Any reason you're creating them in Excel rather than Access to begin with? If you are creating the records in Excel to go to Access, I'd say move the code to Access, and create the records there.
 
For now my boss wants it in Excel. The code reads all of its runtime parameters from settings worksheets, and also uses some worksheet functions (VLOOKUP, etc). Porting the code over to Access is definitely feasible, just not in the cards at the moment.

So if that's the best option, what's second-best?

VBAjedi [swords]
 
What about the TransferSpreadsheet method in Access ?

Hope This Helps, PH.
FAQ219-2884
FAQ181-2886
 
Hmmm... that sounds interesting, PH! I'm dealing with more rows than Excel can handle on a single worksheet, but for testing purposes I've broken up the output to multiple sheets. So I do have it on sheets that I could import from Access.

However, one of the things I'm after here is to see if I can gain performance/speed by skipping the "write results to sheet" step and writing the output directly to the Access database. My code currently takes 6 minutes to execute, but if I turn off the "write results to sheet" part it runs in a bit over 1 minute (and yes, that 6 minutes is after setting Application.Screenupdating = False and xlCalculationManual). So I have that five minutes in my crosshairs.

Still, I'll take a look at TransferSpreadsheet to see if it can play a role in what I'm doing!



VBAjedi [swords]
 
Also, you say it's more records than Excel can handle - what version of Excel? It could be that it's worth upgrading to Excel '07 or '10 if possible... that is if you plan on keeping it in Excel after all.. Beginning in '07, Excel can handle up to 1 million rows vs the 65k in previous versions.
 
Yeah, this is government work. We're on Office 2003... the upgrade to Office 2010 is "coming" but it will be next fall before it actually gets here. Maddening!

I decided to go ahead and code out the necessary pieces to open an ADOBC connection and write the records across to an Access table one row at a time as I create them. That cut my runtime from 6 minutes to 4 and eliminated the old manual transfer step. So it's a "win".
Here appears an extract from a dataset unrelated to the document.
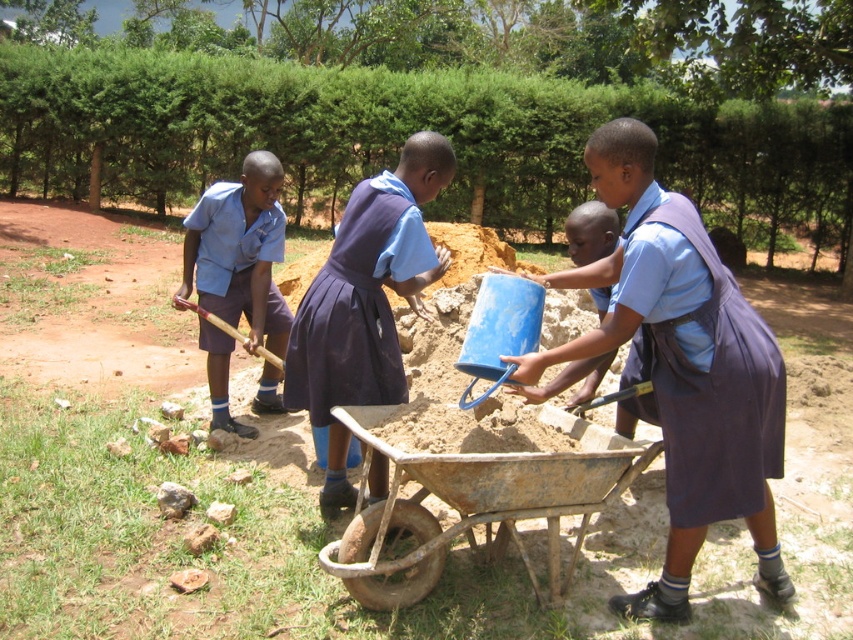
Who is higher up, blue matte bucket at center or blue fabric dress at center?

blue fabric dress at center is higher up.

Between point (656, 195) and point (784, 376), which one is positioned behind?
I definitely wouldn't mind a better way, though. I keep wondering about loading all the created records into an ADO recordset and then pushing that across to Access all at once (i.e. in a single data block without having to loop through all the recordset rows). I'm guessing that would be faster still if it's feasible.

VBAjedi [swords]
 
I would guess at that being faster as well.
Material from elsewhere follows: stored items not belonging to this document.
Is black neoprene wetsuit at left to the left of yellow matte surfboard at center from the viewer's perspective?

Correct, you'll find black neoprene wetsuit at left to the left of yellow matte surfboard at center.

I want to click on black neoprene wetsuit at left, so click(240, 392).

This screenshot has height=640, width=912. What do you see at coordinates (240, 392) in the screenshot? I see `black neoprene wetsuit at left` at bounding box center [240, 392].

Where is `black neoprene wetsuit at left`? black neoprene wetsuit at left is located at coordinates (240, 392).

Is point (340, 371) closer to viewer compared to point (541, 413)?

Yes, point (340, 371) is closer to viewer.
As PHV mentioned, will the DoCmd.TrasnferSpreadsheet from Access not work on this data? I have had an instance or two in the past where that wouldn't work, but where it does, it's extremely fast.

OR if the transferspreadsheet will not work, what about (and you could put all this in Access' VBA rather than Excel if you want - and I'd recommend, therefore having it in one place):
1. Use Excel to Export to Text
2. Use Access (using a import spec) to import the data with docmd.transfertext).

Reason I mention putting the code in Access vs Excel, is that beginning with Excel '07, if the workbook isn't named with an "m" in the file extension, then no code will run at all anyway... besides all the extra security blocks that are in place unless you disable them. So at least that way, you'd have:
1. One code source to worry about
2. No concerns about file extension in Excel (assuming you don't save the VBA in your personal macro workbook)
3. One less application to worry about with security prompts and/or settings.

By the way, if/when you do ever get upgraded, if you need/want o change the security settings (will depend upon corporate policies of course), you can modify as needed under the file menu, then "Excel Options" or "Access Options", then Trust Center - Trust Center Settings - the 2 you'd most likely have to deal with are: Macro Security and Trusted Locations.